QwenLM / Qwen

The official repo of Qwen (通义千问) chat & pretrained large language model proposed by Alibaba Cloud.
Apache License 2.0
13.59k stars 1.11k forks source link

[BUG] Qwen/Qwen-72B-Chat-Int8,不能多GPU并行计算 #1222

Closed gquanma closed 5 months ago

gquanma commented 5 months ago

是否已有关于该错误的issue或讨论? | Is there an existing issue / discussion for this?

该问题是否在FAQ中有解答? | Is there an existing answer for this in FAQ?

当前行为 | Current Behavior

Qwen/Qwen-72B-Chat-Int8 不能在 4张 V100 32GB GPU上并行计算,虽然使用了4张GPU的显存,但是同一时间只使用了一张GPU进行计算: image

期望行为 | Expected Behavior

4张GPU均分算力,并行计算

复现方法 | Steps To Reproduce

使用以下代码必现: from transformers import AutoTokenizer, AutoModelForCausalLM

tokenizer = AutoTokenizer.from_pretrained("Qwen/Qwen-72B-Chat-Int8", trust_remote_code=True)
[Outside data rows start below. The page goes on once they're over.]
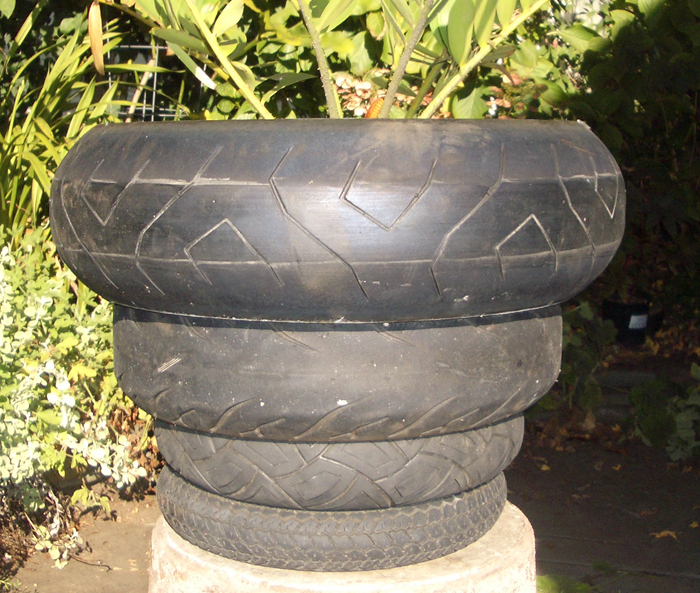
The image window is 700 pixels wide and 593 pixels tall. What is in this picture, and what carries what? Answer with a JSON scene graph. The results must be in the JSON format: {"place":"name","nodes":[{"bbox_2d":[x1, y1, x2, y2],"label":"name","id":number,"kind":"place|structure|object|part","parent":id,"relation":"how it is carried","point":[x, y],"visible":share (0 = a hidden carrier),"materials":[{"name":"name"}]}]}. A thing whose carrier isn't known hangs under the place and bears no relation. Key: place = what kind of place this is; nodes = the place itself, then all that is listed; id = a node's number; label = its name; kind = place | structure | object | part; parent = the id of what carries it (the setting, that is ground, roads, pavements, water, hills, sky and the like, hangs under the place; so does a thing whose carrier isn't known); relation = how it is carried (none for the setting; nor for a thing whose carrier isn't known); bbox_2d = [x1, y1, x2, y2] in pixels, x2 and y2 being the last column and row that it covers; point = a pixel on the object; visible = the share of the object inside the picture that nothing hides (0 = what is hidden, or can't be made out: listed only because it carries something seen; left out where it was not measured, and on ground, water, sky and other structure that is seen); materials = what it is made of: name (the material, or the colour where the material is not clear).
{"place":"outdoors","nodes":[
{"label":"outdoors","id":0,"kind":"place"},
{"bbox_2d":[0,2,150,241],"label":"green plant","id":1,"kind":"object","parent":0,"point":[37,160],"visible":0.59,"materials":[{"name":"green plant"}]},
{"bbox_2d":[108,43,194,120],"label":"wire fence","id":2,"kind":"object","parent":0,"point":[143,108],"visible":0.2,"materials":[{"name":"metal"}]},
{"bbox_2d":[0,332,699,592],"label":"ground","id":3,"kind":"structure","parent":0,"point":[690,507],"materials":[{"name":"brown"}]},
{"bbox_2d":[0,223,153,566],"label":"variegated shrub","id":4,"kind":"object","parent":3,"relation":"on","point":[62,370],"visible":0.79,"materials":[{"name":"green plant"}]},
{"bbox_2d":[150,500,536,592],"label":"concrete pedestal","id":5,"kind":"object","parent":3,"relation":"on","point":[514,530],"visible":0.45,"materials":[{"name":"beige concrete"}]},
{"bbox_2d":[155,464,509,572],"label":"tire","id":6,"kind":"object","parent":5,"relation":"on","point":[491,519],"visible":0.56,"materials":[{"name":"rubber"}]},
{"bbox_2d":[154,416,521,509],"label":"tire","id":7,"kind":"object","parent":6,"relation":"on","point":[489,465],"visible":0.55,"materials":[{"name":"rubber"}]},
{"bbox_2d":[112,306,559,441],"label":"tire","id":8,"kind":"object","parent":7,"relation":"on","point":[336,396],"visible":0.78,"materials":[{"name":"black rubber"}]},
{"bbox_2d":[51,118,622,320],"label":"tire","id":9,"kind":"object","parent":8,"relation":"on","point":[433,250],"visible":0.95,"materials":[{"name":"black rubber"}]},
{"bbox_2d":[91,0,562,120],"label":"palm plant","id":10,"kind":"object","parent":9,"relation":"in","point":[251,99],"visible":0.59,"materials":[{"name":"green plant"}]},
{"label":"stem","id":11,"kind":"part","parent":10,"relation":"part of","materials":[{"name":"green plant"}]},
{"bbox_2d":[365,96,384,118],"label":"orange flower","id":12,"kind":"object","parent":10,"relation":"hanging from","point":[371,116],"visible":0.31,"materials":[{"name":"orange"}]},
{"label":"stem","id":13,"kind":"part","parent":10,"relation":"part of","materials":[{"name":"green plant"}]},
{"bbox_2d":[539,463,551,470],"label":"fallen leaf","id":14,"kind":"object","parent":3,"relation":"on","point":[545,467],"visible":0.78,"materials":[{"name":"plant"}]},
{"bbox_2d":[536,574,593,592],"label":"green leaf","id":15,"kind":"object","parent":3,"relation":"on","point":[583,586],"visible":0.6,"materials":[{"name":"green plant"}]},
{"bbox_2d":[544,299,615,423],"label":"shrub","id":16,"kind":"object","parent":3,"relation":"on","point":[583,358],"visible":0.45,"materials":[{"name":"green plant"}]},
{"bbox_2d":[500,0,699,324],"label":"shrub","id":17,"kind":"object","parent":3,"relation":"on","point":[648,67],"visible":0.5,"materials":[{"name":"green plant"}]},
{"bbox_2d":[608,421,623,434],"label":"fallen leaf","id":18,"kind":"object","parent":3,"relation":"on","point":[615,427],"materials":[{"name":"plant"}]},
{"bbox_2d":[602,298,650,345],"label":"plant pot","id":19,"kind":"object","parent":3,"relation":"on","point":[628,319],"visible":0.7,"materials":[{"name":"black plastic"}]},
{"bbox_2d":[628,312,648,329],"label":"plant label","id":20,"kind":"object","parent":19,"relation":"attached to","point":[631,322],"visible":0.91,"materials":[{"name":"white"}]},
{"bbox_2d":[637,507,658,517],"label":"fallen leaf","id":21,"kind":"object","parent":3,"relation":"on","point":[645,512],"visible":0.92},
{"bbox_2d":[651,529,677,539],"label":"fallen leaf","id":22,"kind":"object","parent":3,"relation":"on","point":[662,533],"visible":0.86,"materials":[{"name":"plant"}]},
{"bbox_2d":[629,364,699,460],"label":"leafy plant","id":23,"kind":"object","parent":3,"relation":"on","point":[680,418],"visible":0.9,"materials":[{"name":"green plant"}]},
{"bbox_2d":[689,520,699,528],"label":"fallen leaf","id":24,"kind":"object","parent":3,"relation":"on","point":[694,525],"visible":0.96,"materials":[{"name":"plant"}]},
{"bbox_2d":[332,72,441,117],"label":"flowering plant","id":25,"kind":"object","parent":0,"point":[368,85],"visible":0.23,"materials":[{"name":"pink plant"}]},
{"bbox_2d":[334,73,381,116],"label":"pink flower","id":26,"kind":"object","parent":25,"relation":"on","point":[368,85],"visible":0.41,"materials":[{"name":"pink plant"}]},
{"bbox_2d":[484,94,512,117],"label":"pink flower","id":27,"kind":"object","parent":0,"point":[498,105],"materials":[{"name":"pink plant"}]}
]}

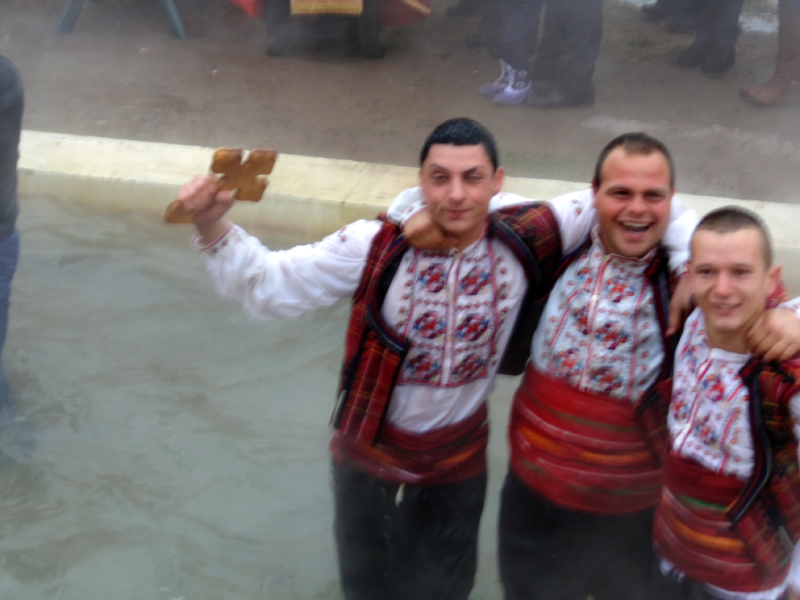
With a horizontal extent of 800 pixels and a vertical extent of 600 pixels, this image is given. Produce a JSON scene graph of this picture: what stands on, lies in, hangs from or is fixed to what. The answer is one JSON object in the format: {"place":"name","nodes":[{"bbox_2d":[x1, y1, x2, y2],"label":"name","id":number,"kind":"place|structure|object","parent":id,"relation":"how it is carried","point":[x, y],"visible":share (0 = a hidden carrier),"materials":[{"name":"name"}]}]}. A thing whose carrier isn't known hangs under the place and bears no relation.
{"place":"outdoors","nodes":[
{"label":"outdoors","id":0,"kind":"place"},
{"bbox_2d":[0,192,799,599],"label":"water","id":1,"kind":"structure","parent":0,"point":[164,592],"materials":[{"name":"liquid"}]},
{"bbox_2d":[0,50,23,422],"label":"person","id":2,"kind":"object","parent":1,"relation":"in","point":[2,103],"visible":0.99},
{"bbox_2d":[178,116,577,599],"label":"man","id":3,"kind":"object","parent":1,"relation":"in","point":[466,162],"visible":0.95},
{"bbox_2d":[164,148,277,222],"label":"wooden cross","id":4,"kind":"object","parent":3,"relation":"in","point":[272,160],"visible":0.86,"materials":[{"name":"brown wood"}]},
{"bbox_2d":[496,129,796,599],"label":"man","id":5,"kind":"object","parent":1,"relation":"in","point":[651,162],"visible":0.85},
{"bbox_2d":[649,204,799,599],"label":"man","id":6,"kind":"object","parent":1,"relation":"in","point":[739,232],"visible":0.96},
{"bbox_2d":[1,0,799,203],"label":"dirt ground","id":7,"kind":"structure","parent":0,"point":[605,108],"materials":[{"name":"brown"}]},
{"bbox_2d":[54,0,187,37],"label":"bench","id":8,"kind":"object","parent":7,"relation":"on","point":[171,9],"visible":0.96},
{"bbox_2d":[233,0,429,58],"label":"person","id":9,"kind":"object","parent":7,"relation":"on","point":[373,54],"visible":0.93},
{"bbox_2d":[453,0,501,50],"label":"person","id":10,"kind":"object","parent":7,"relation":"on","point":[469,41],"visible":0.69},
{"bbox_2d":[479,0,542,106],"label":"person","id":11,"kind":"object","parent":7,"relation":"on","point":[522,96],"visible":0.95},
{"bbox_2d":[528,0,603,108],"label":"person","id":12,"kind":"object","parent":7,"relation":"on","point":[570,91],"visible":0.99},
{"bbox_2d":[641,0,700,29],"label":"person","id":13,"kind":"object","parent":7,"relation":"on","point":[658,15],"visible":0.79},
{"bbox_2d":[675,0,743,74],"label":"person","id":14,"kind":"object","parent":7,"relation":"on","point":[716,56],"visible":0.98},
{"bbox_2d":[740,0,799,108],"label":"person","id":15,"kind":"object","parent":7,"relation":"on","point":[762,91],"visible":0.99},
{"label":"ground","id":16,"kind":"structure","parent":0},
{"bbox_2d":[2,131,798,277],"label":"pool wall","id":17,"kind":"structure","parent":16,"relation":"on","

model = AutoModelForCausalLM.from_pretrained( "Qwen/Qwen-72B-Chat-Int8", device_map="auto", trust_remote_code=True ).eval()

response, _ = model.chat(tokenizer, "My colleague works diligently", history=None, system="You will write beautiful compliments according to needs") print(response)

运行环境 | Environment

- OS: Ubuntu 22.04
- Python: 3.10.6
- Transformers: 4.39.3
- PyTorch: 2.1.0+cu121
- CUDA (`python -c 'import torch; print(torch.version.cuda)'`): 12.1

备注 | Anything else?

代码使用的是huggingface官方Quickstart: https://huggingface.co/Qwen/Qwen-72B-Chat-Int8 No response

jklj077 commented 5 months ago

As explained in many previous issues, transformers only supports basic model parallel. If you wish to use tensor parallel, try vLLM.